Selected passage Start Marker

Friday, June 4th, 2010
“For the Love of Dogs” can be read at Outdoor Life and features well-penned pieces by Pheasants Forever’s own Bob St.Pierre (GSPs) and our friend John Devney from Delta Waterfowl (Labs). Now I’m awaiting the call from Outdoor Life to write an article on how awesome it is to have friends who own such dogs, and invite your dog-less self to hunt with them anyways.
- Having formerly umpired V.F.W. and American Legion baseball, I empathize with embattled MLB umpire Jim Joyce a bit more than others. But I did find these tweets, amusing, especially the one about quail hunting.
- With the help of Michigan Pheasants Forever, these students applied themselves more than I ever did.
- The theme to one of my prom’s was “Captured in a Dream.” I’ve spent the last decade trying to figure out what exactly that meant. But if I could do it over again, this is the girl I’d ask out.
- More outdoor programming bites the dust. Because you need more SportsCenter and English Premier League soccer…
- Navigating their previous site was like living in a vacuum in 1997, so kudos to the South Dakota Game, Fish and Parks Department’s Website makeover.
- I’ve never fly fished, but should I, I’ve found the right guide. I just hope she doesn’t make me wear a scarf, too. By the way, sorry, April, but if you want to be the “Official Pheasant Chick of Anthony’s Antics Afield,” you have to be handy with the steel, and I don’t mean steelhead.

Selected passage End Marker
Entries supplied Start Marker

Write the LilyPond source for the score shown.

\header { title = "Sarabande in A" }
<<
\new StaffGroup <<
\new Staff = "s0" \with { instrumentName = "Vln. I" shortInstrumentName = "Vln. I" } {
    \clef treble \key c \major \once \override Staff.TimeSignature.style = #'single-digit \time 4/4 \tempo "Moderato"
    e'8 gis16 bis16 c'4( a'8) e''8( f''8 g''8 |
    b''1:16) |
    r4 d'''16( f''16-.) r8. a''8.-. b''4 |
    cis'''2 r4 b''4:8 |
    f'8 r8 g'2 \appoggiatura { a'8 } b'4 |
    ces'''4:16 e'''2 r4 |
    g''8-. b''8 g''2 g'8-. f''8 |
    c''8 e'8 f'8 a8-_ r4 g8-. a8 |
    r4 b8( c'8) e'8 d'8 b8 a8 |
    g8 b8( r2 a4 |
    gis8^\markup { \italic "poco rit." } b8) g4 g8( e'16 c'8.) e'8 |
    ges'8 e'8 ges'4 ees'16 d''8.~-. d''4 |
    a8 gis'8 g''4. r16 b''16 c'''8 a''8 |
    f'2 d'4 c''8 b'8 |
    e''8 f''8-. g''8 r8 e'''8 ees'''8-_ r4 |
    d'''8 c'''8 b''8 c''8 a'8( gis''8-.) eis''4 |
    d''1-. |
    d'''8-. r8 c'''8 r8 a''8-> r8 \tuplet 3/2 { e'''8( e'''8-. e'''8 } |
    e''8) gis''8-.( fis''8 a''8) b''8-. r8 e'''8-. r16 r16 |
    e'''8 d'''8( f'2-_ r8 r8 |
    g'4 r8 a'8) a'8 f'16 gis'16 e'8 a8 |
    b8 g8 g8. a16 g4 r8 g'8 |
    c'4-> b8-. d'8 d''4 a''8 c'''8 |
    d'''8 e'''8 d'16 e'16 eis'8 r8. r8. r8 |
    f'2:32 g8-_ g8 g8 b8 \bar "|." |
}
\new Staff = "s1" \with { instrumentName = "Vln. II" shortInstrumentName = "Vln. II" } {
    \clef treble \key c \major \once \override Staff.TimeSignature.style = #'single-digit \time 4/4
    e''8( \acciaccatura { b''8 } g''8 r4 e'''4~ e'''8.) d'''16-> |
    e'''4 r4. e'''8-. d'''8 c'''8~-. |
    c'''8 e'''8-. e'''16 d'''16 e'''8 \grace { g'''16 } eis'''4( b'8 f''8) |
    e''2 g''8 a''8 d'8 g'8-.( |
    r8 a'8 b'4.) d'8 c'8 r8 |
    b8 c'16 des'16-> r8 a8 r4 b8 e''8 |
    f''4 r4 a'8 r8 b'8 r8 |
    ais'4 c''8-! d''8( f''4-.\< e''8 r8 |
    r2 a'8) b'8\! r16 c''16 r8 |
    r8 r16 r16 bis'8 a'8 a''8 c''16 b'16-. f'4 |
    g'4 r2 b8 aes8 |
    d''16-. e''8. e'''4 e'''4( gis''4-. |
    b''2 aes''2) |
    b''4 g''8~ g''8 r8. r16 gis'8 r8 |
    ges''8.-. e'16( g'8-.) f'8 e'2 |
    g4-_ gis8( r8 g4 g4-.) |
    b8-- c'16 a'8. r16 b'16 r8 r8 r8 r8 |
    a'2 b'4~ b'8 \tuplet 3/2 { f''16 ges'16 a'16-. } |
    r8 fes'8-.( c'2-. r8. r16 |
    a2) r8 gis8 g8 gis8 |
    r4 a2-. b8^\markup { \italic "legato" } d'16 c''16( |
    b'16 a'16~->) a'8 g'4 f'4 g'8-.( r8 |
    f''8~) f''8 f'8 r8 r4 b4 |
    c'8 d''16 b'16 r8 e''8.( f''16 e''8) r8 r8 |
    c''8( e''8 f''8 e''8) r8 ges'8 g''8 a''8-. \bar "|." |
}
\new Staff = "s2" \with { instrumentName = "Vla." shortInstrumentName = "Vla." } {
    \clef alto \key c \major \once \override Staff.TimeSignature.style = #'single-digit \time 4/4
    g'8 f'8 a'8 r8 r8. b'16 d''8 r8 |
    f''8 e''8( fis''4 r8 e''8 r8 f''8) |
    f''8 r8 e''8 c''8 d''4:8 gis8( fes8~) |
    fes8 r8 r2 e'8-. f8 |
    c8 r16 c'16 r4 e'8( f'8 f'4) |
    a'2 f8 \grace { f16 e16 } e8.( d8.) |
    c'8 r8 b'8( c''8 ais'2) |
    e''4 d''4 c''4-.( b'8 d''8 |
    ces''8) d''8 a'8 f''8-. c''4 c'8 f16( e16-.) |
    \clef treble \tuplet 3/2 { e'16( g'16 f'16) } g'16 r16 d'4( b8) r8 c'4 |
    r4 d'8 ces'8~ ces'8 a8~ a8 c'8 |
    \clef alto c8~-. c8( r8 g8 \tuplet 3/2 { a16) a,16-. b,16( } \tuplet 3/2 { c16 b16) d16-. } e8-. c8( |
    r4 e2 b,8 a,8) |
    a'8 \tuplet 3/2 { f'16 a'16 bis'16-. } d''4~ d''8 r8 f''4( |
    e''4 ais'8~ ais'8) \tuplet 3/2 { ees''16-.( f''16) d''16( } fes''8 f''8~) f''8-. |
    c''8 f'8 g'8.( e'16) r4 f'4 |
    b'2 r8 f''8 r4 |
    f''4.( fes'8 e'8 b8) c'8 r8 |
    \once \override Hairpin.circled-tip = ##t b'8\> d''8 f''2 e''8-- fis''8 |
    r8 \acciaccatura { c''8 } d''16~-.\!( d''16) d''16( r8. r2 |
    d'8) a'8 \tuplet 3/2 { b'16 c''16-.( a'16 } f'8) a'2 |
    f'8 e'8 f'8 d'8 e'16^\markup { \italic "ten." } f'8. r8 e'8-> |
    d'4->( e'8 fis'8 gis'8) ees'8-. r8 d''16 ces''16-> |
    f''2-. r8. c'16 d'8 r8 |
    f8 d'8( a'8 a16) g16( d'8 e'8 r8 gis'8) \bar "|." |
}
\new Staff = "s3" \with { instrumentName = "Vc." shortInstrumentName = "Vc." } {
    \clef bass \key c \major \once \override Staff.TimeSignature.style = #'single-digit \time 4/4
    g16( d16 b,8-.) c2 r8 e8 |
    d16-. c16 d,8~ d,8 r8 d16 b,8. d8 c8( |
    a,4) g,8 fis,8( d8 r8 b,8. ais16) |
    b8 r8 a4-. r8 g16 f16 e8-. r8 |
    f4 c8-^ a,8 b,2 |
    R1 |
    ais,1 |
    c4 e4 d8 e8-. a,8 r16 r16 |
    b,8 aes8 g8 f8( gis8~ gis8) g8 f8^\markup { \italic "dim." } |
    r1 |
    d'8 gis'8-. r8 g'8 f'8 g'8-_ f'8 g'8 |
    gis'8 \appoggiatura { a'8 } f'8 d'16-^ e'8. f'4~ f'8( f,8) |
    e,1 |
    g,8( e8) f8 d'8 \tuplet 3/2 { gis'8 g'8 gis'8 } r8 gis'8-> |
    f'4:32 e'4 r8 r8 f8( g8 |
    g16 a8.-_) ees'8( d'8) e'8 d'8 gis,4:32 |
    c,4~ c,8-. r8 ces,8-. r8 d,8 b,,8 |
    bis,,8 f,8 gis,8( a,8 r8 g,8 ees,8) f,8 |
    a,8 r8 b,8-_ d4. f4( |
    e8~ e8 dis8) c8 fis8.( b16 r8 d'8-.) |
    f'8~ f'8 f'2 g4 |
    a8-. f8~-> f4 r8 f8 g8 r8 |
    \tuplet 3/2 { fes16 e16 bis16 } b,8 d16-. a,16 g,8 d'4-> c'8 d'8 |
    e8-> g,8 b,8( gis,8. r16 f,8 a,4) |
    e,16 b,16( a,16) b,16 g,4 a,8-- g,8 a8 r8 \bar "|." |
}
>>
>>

Entries supplied End Marker

_Requirement A:_
Answer these from the June 4th, 2010 post, one per line:
(i) What organization is John Devney from?
(ii) What was the theme of one of the writer's proms?
(iii) Whose website got a makeover?
_Requirement B:_
Translate this sentence from the June 4th, 2010 post into Spanish: "With the help of Michigan Pheasants Forever, these students applied themselves more than I ever did."

_Response A:_
(i) Delta Waterfowl
(ii) "Captured in a Dream."
(iii) The South Dakota Game, Fish and Parks Department's

_Response B:_
Con la ayuda de Michigan Pheasants Forever, estos estudiantes se esforzaron más de lo que yo me esforcé jamás.